タイ中銀が予想外の利下げ【デイリー】
2015年3月12日
【ポイント1】政策金利を0.25%引き下げ
利下げは約1年ぶり
■タイ銀行(中央銀行、以下中銀)は11日、定例の金融政策会合で政策金利を0.25%引き下げ1.75%とすることを決定しました。利下げは2014年3月以来、約1年ぶりです。ブルームバーグの集計によると、エコノミスト16名が政策金利の据え置きを、6名が利下げを予想しており、予想外の決定と言えます。
■今年に入りインド、インドネシア、中国で利下げが実施されるなど、アジア新興国では金融緩和の流れが強まっています。原油安などにより物価が下振れていることも背景です。

【ポイント2】景気のてこ入れがねらい
物価上昇率は低下
■中銀は、消費と投資が予想以上に下振れているため、景気回復ペースがさらに鈍化すると見ています。利下げは、景気のてこ入れがねらいです。
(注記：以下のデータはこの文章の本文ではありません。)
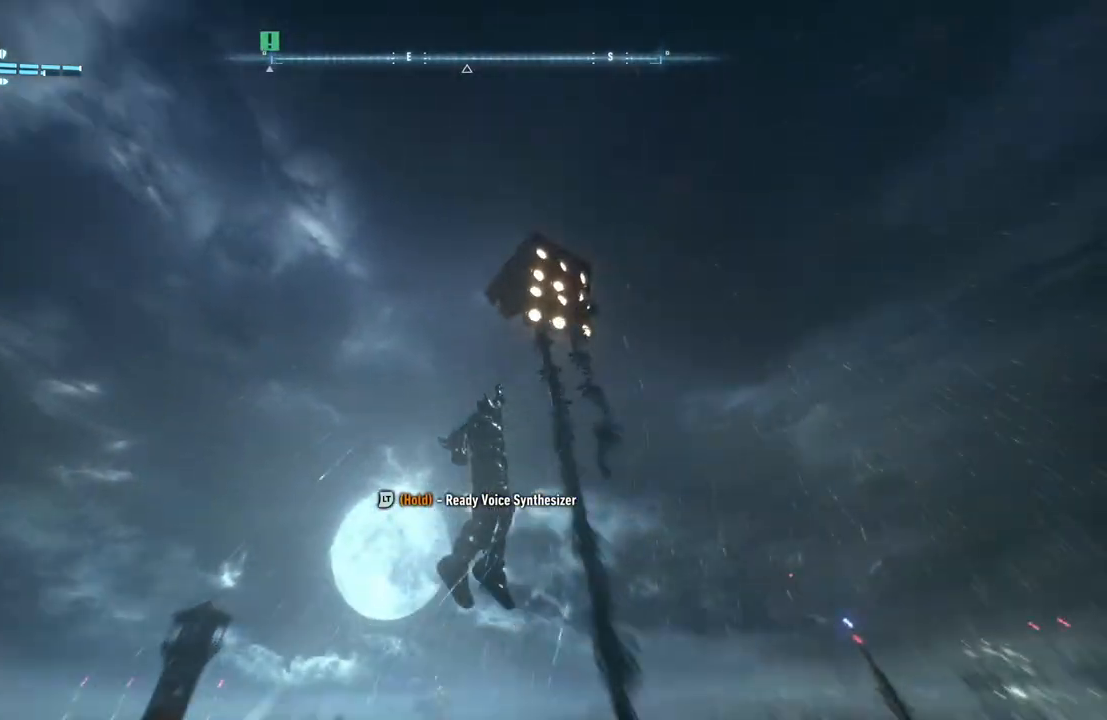
{"buttons": [], "left_stick": "center", "right_stick": "down-left", "events": []}
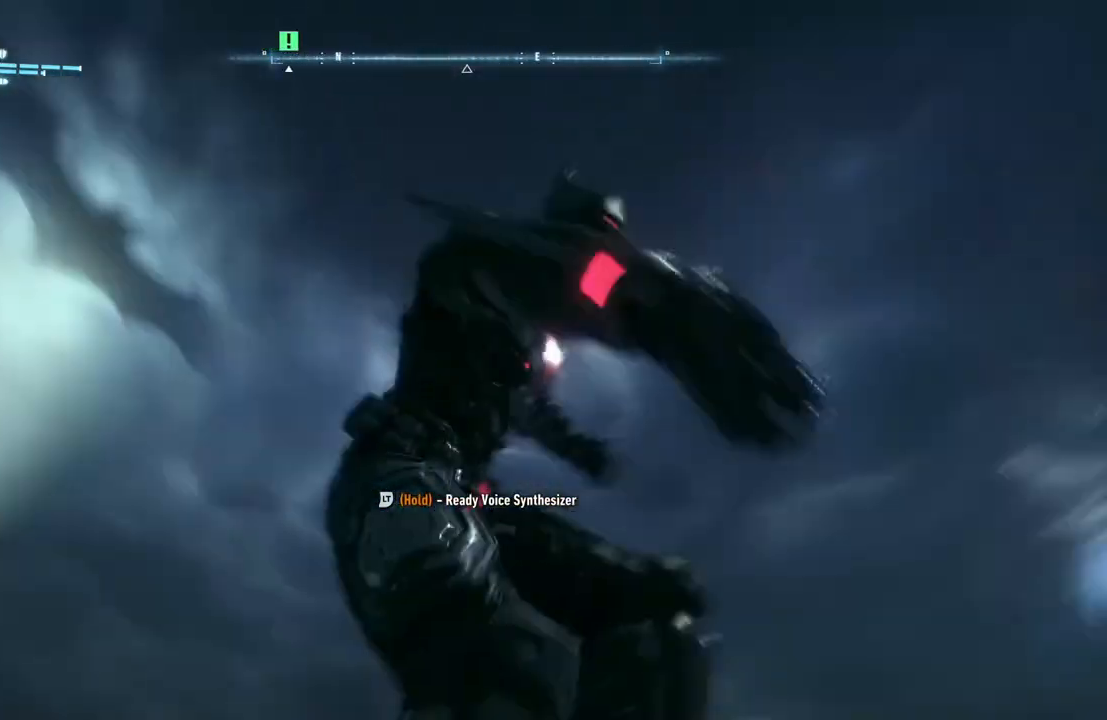
{"buttons": [], "left_stick": "center", "right_stick": "down", "events": [[350, "right_stick", "down"]]}
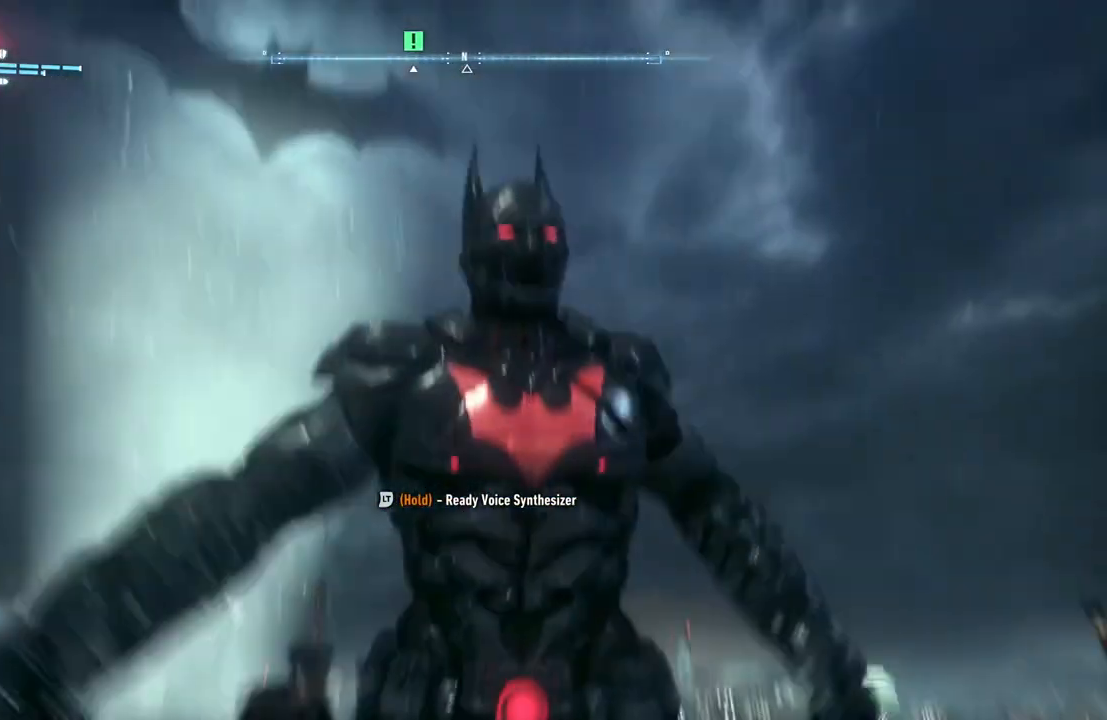
{"buttons": [], "left_stick": "center", "right_stick": "down-left", "events": [[167, "left_stick", "up"], [283, "left_stick", "center"], [283, "right_stick", "down-left"]]}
■物価上昇率は、原油安により足元でマイナス圏に低下しています。中銀は、財やサービスの価格が上昇していることから、物価は目標(年+2.5%±1.5%)レンジを下回りながらも通年で+1%台前半で推移すると見ています。

【今後の展開】政策金利は据え置きへ、景気下振れの場合の利下げ余地を残す
■世界経済の回復や公共投資の拡大により、景気は回復に向かう見込みです。物価上昇率は、原油価格に底入れ感が出ていることなどから、中銀の見方に沿い緩やかに上向くと見られます。
■公共投資の実施が遅れたり中国向け輸出が下振れる場合には、追加利下げの可能性が残りそうです。